---------- Records shown ----------

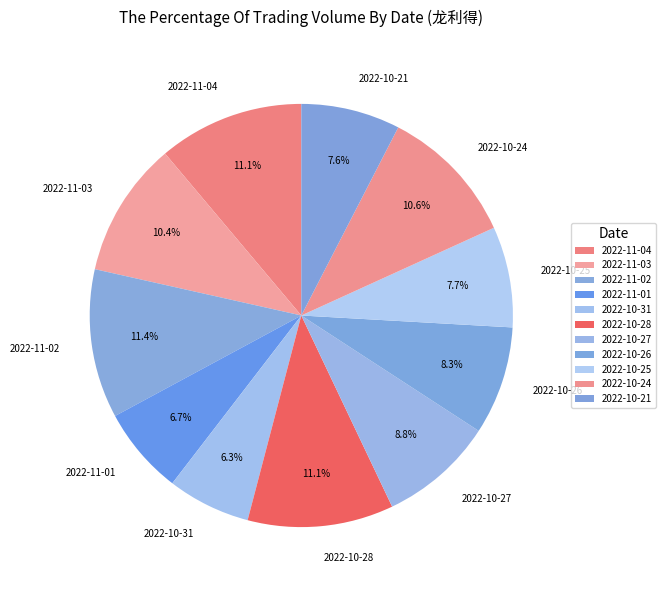

Is the sum of 2022-11-03 and 2022-10-27 greater than half?

No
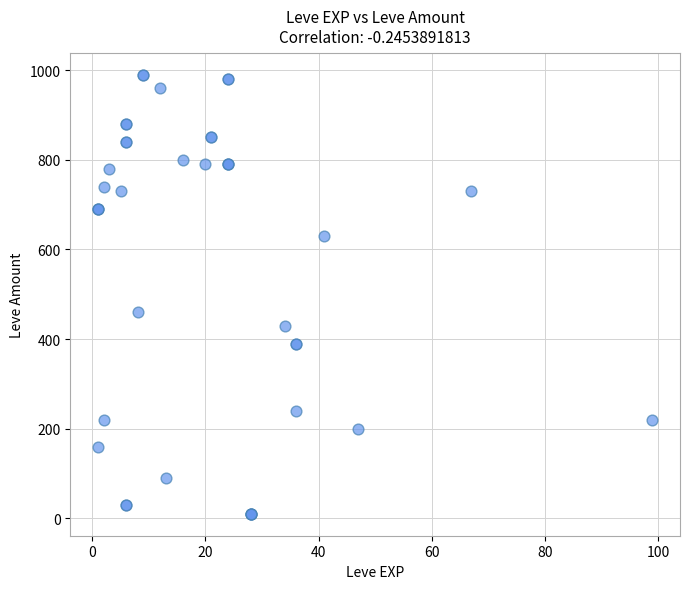

What Y value in the scatter plot is closest to 500?

460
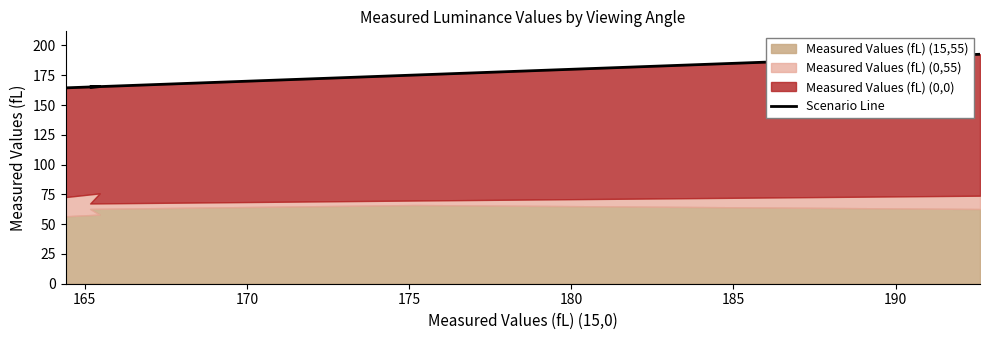

The value at 165 is 84.2. True or false?

False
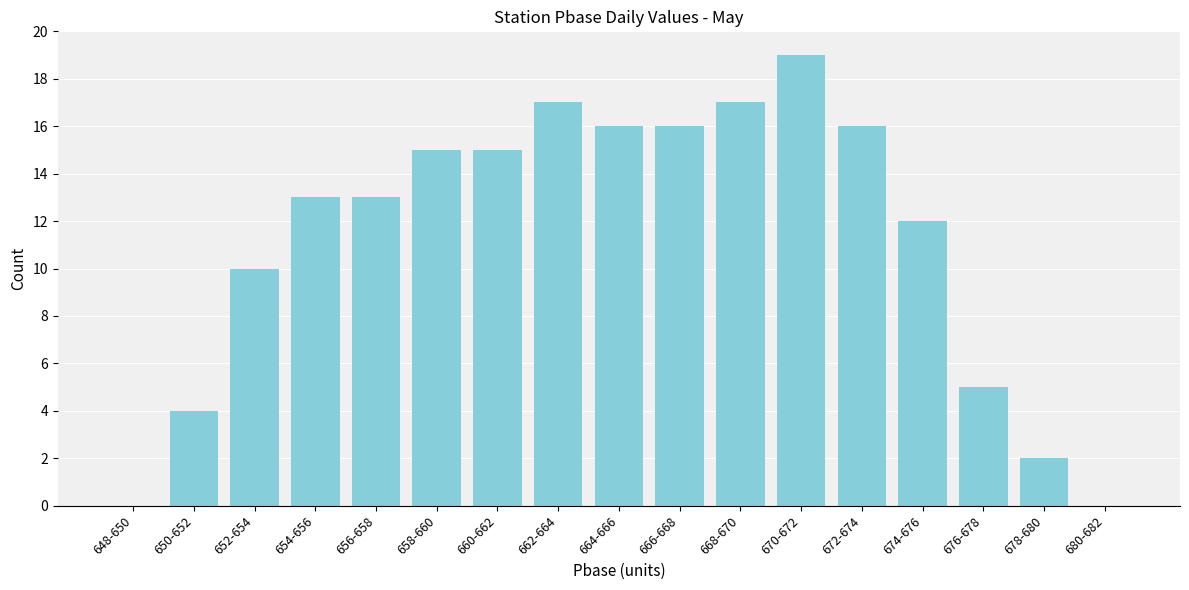

Reading left to right, list all the values displayed in this chart.

648-650=0	650-652=4	652-654=10	654-656=13	656-658=13	658-660=15	660-662=15	662-664=17	664-666=16	666-668=16	668-670=17	670-672=19	672-674=16	674-676=12	676-678=5	678-680=2	680-682=0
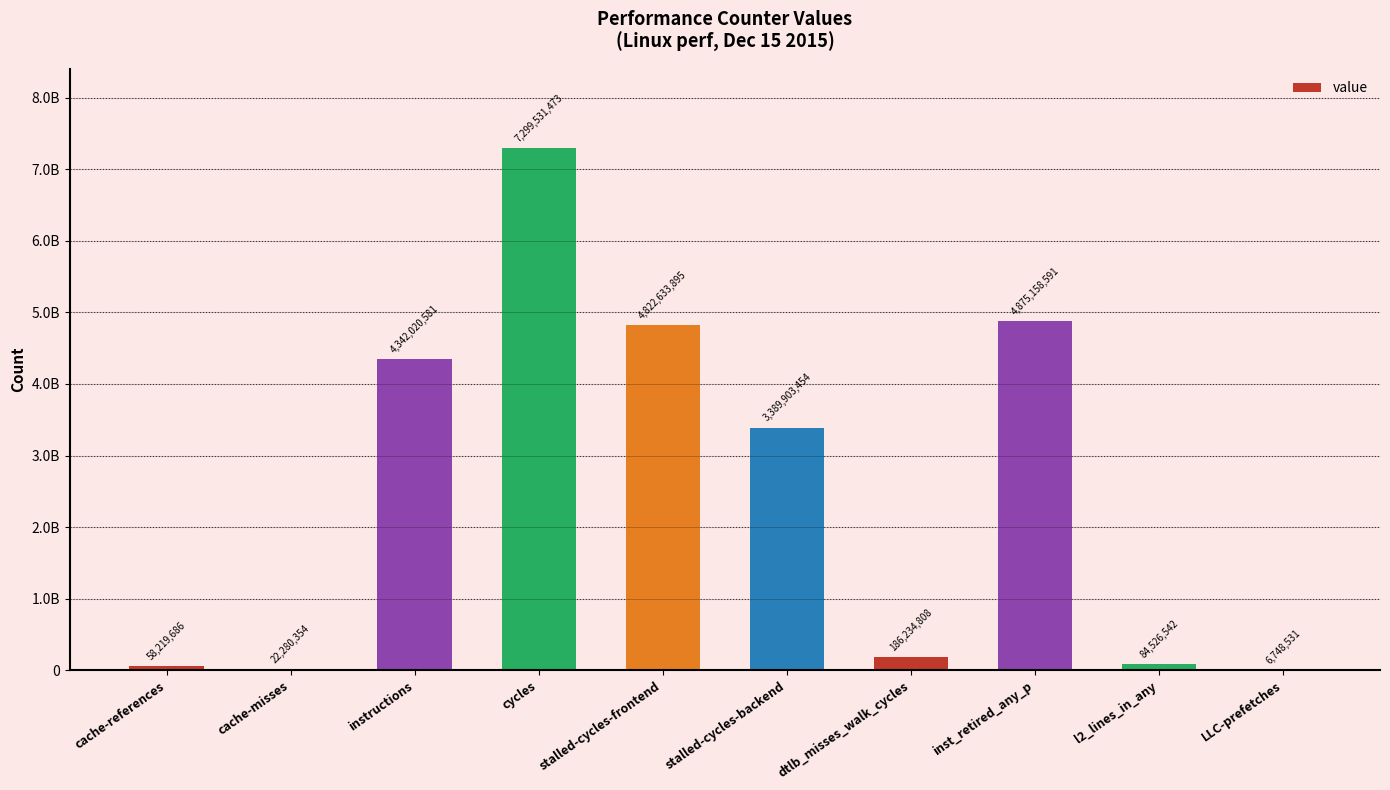

Does the chart contain stacked bars?

No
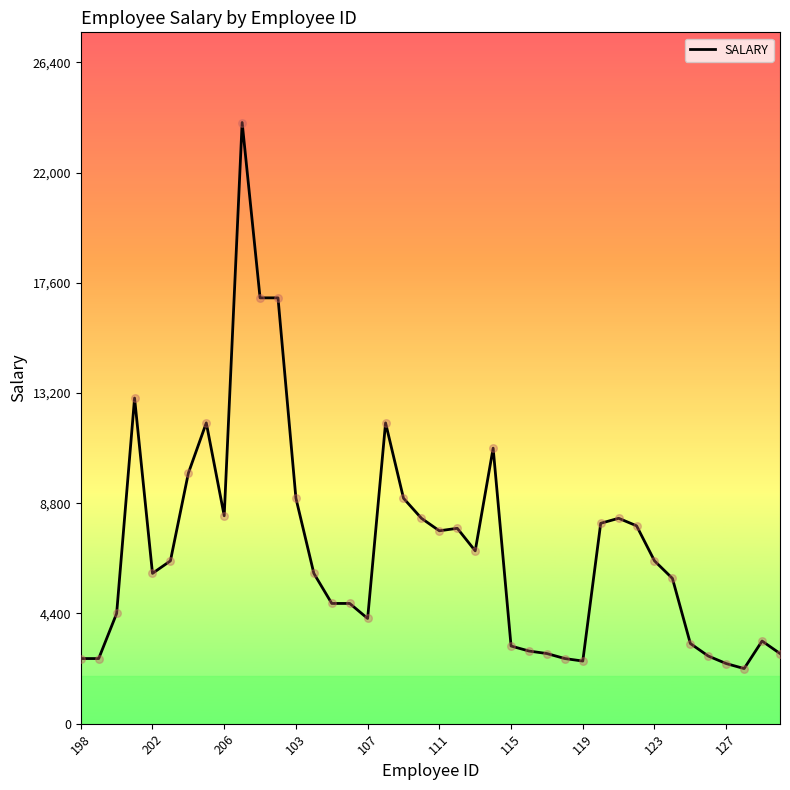

What is the smallest value displayed?

2200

----------

List each line of the rows above that contains the word "displayed". Case counts.

§ **Exercise solution**
Reading left to right, list all the values displayed in this chart.
What is the smallest value displayed?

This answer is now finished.